= WORK REQUIRED =
With the pictures excluded, repeat every entry exactly.

── ENTRIES SUPPLIED

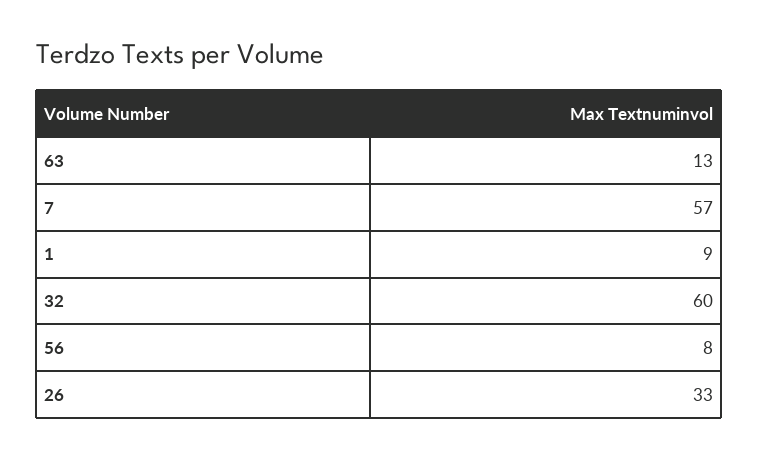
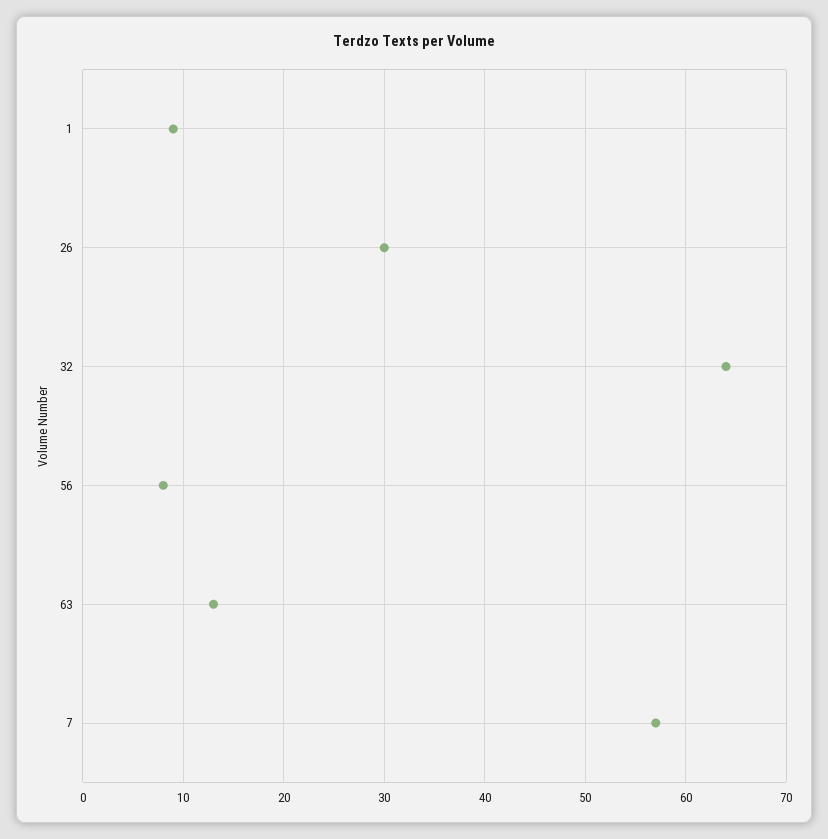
32: 60 -> 64
26: 33 -> 30

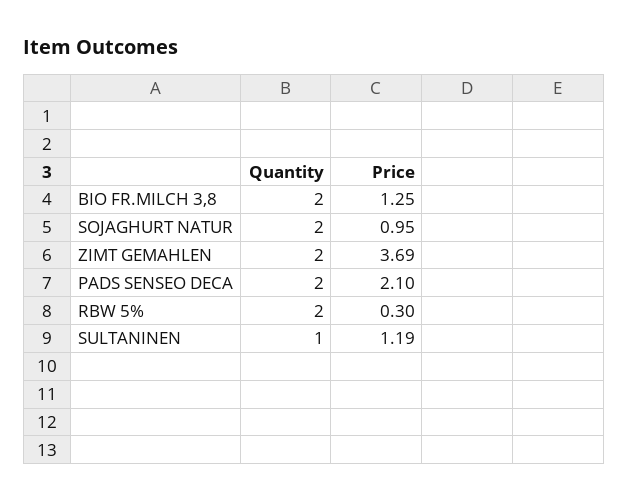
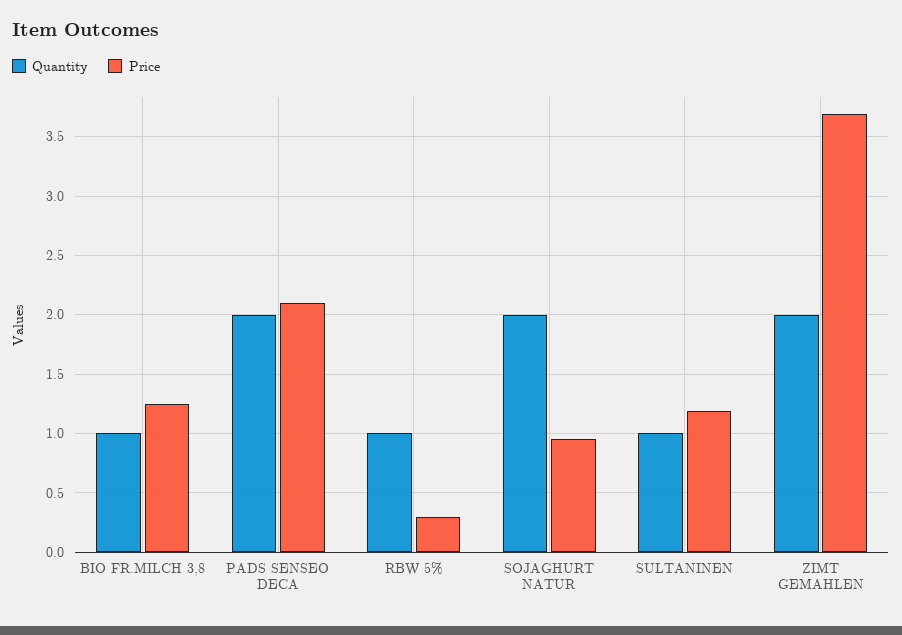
Quantity, BIO FR.MILCH 3,8: 2 -> 1
Quantity, RBW 5%: 2 -> 1

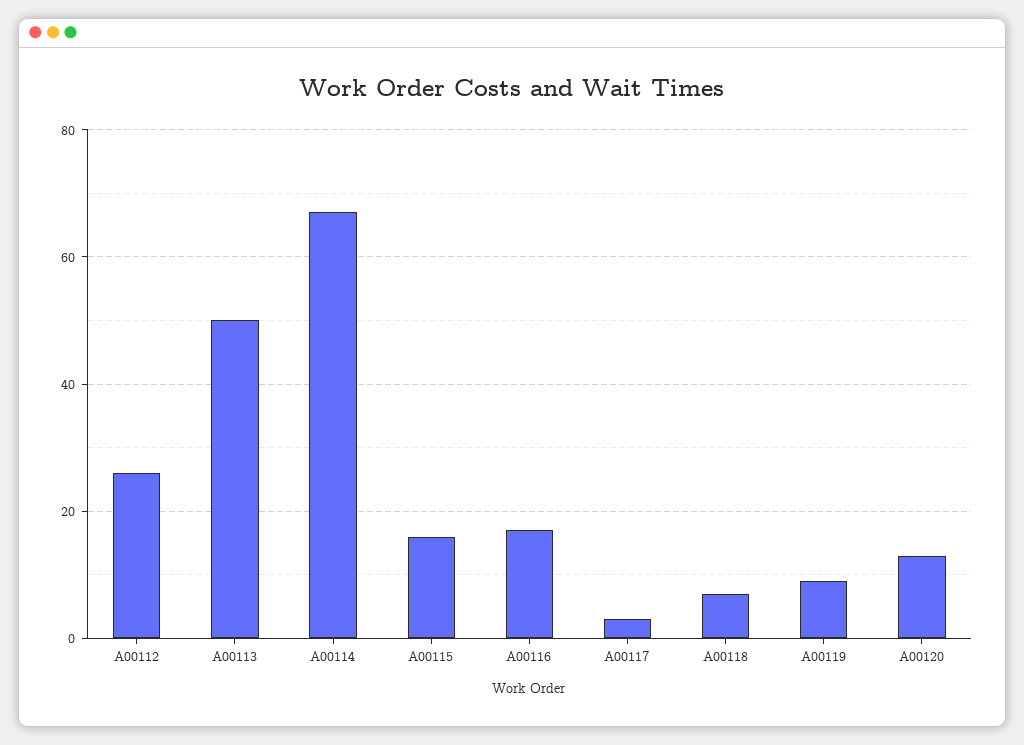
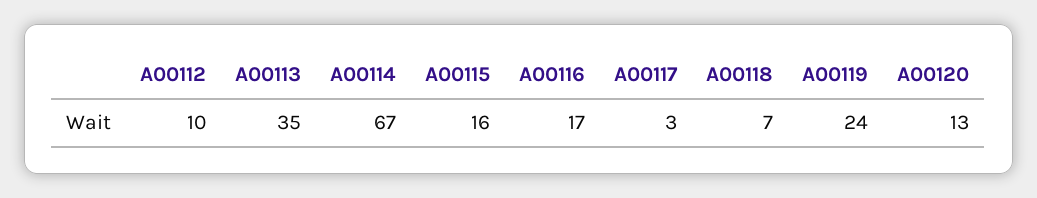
A00112: 25 -> 10
A00113: 50 -> 35
A00119: 10 -> 24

────

= ANSWER BOX =
32: 60 -> 64
26: 33 -> 30

Quantity, BIO FR.MILCH 3,8: 2 -> 1
Quantity, RBW 5%: 2 -> 1

A00112: 25 -> 10
A00113: 50 -> 35
A00119: 10 -> 24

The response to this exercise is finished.